● **What to do**
Starting at the line with "trends would remain", set down each line of the entries below through the last one, exactly as it stands.

──────────

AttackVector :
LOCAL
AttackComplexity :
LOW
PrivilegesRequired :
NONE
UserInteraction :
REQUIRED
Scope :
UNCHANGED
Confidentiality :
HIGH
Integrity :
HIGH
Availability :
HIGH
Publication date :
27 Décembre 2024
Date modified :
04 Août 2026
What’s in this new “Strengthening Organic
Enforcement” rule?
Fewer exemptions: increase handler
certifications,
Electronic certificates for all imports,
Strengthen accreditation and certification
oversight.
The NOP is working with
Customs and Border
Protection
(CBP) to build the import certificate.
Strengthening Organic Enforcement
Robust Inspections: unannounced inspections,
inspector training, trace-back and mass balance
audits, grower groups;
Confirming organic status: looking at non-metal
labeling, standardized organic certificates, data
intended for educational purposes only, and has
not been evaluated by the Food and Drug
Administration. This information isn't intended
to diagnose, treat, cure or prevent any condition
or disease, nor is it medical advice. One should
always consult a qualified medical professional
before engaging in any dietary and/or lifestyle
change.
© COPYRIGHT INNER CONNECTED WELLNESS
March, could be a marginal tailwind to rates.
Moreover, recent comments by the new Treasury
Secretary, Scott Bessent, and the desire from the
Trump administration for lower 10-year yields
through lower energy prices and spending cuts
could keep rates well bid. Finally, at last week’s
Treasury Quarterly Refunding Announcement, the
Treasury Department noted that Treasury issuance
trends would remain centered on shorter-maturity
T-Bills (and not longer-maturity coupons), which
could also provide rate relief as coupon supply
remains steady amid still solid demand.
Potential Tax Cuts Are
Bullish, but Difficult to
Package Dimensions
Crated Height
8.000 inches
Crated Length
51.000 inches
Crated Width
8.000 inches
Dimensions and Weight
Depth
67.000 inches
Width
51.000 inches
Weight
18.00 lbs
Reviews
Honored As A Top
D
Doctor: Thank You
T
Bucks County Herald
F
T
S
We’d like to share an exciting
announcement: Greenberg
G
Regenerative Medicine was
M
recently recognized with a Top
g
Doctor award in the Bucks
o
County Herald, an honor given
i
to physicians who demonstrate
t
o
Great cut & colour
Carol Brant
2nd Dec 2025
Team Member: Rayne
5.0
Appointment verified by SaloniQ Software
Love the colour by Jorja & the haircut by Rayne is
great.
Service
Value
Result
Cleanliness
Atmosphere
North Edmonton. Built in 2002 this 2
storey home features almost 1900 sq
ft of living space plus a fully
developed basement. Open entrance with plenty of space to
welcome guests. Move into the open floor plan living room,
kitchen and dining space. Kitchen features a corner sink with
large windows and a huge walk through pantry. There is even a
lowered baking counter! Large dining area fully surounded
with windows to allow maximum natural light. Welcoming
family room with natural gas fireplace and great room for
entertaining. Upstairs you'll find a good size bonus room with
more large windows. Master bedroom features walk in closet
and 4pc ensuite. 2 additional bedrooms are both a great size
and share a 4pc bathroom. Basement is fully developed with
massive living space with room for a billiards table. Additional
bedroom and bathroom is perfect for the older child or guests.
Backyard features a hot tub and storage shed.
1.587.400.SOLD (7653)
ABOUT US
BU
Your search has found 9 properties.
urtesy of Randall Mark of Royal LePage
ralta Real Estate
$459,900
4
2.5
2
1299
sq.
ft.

──────────

● **Task response**
trends would remain centered on shorter-maturity
T-Bills (and not longer-maturity coupons), which
could also provide rate relief as coupon supply
remains steady amid still solid demand.
Potential Tax Cuts Are
Bullish, but Difficult to
Package Dimensions
Crated Height
8.000 inches
Crated Length
51.000 inches
Crated Width
8.000 inches
Dimensions and Weight
Depth
67.000 inches
Width
51.000 inches
Weight
18.00 lbs
Reviews
Honored As A Top
D
Doctor: Thank You
T
Bucks County Herald
F
T
S
We’d like to share an exciting
announcement: Greenberg
G
Regenerative Medicine was
M
recently recognized with a Top
g
Doctor award in the Bucks
o
County Herald, an honor given
i
to physicians who demonstrate
t
o
Great cut & colour
Carol Brant
2nd Dec 2025
Team Member: Rayne
5.0
Appointment verified by SaloniQ Software
Love the colour by Jorja & the haircut by Rayne is
great.
Service
Value
Result
Cleanliness
Atmosphere
North Edmonton. Built in 2002 this 2
storey home features almost 1900 sq
ft of living space plus a fully
developed basement. Open entrance with plenty of space to
welcome guests. Move into the open floor plan living room,
kitchen and dining space. Kitchen features a corner sink with
large windows and a huge walk through pantry. There is even a
lowered baking counter! Large dining area fully surounded
with windows to allow maximum natural light. Welcoming
family room with natural gas fireplace and great room for
entertaining. Upstairs you'll find a good size bonus room with
more large windows. Master bedroom features walk in closet
and 4pc ensuite. 2 additional bedrooms are both a great size
and share a 4pc bathroom. Basement is fully developed with
massive living space with room for a billiards table. Additional
bedroom and bathroom is perfect for the older child or guests.
Backyard features a hot tub and storage shed.
1.587.400.SOLD (7653)
ABOUT US
BU
Your search has found 9 properties.
urtesy of Randall Mark of Royal LePage
ralta Real Estate
$459,900
4
2.5
2
1299
sq.
ft.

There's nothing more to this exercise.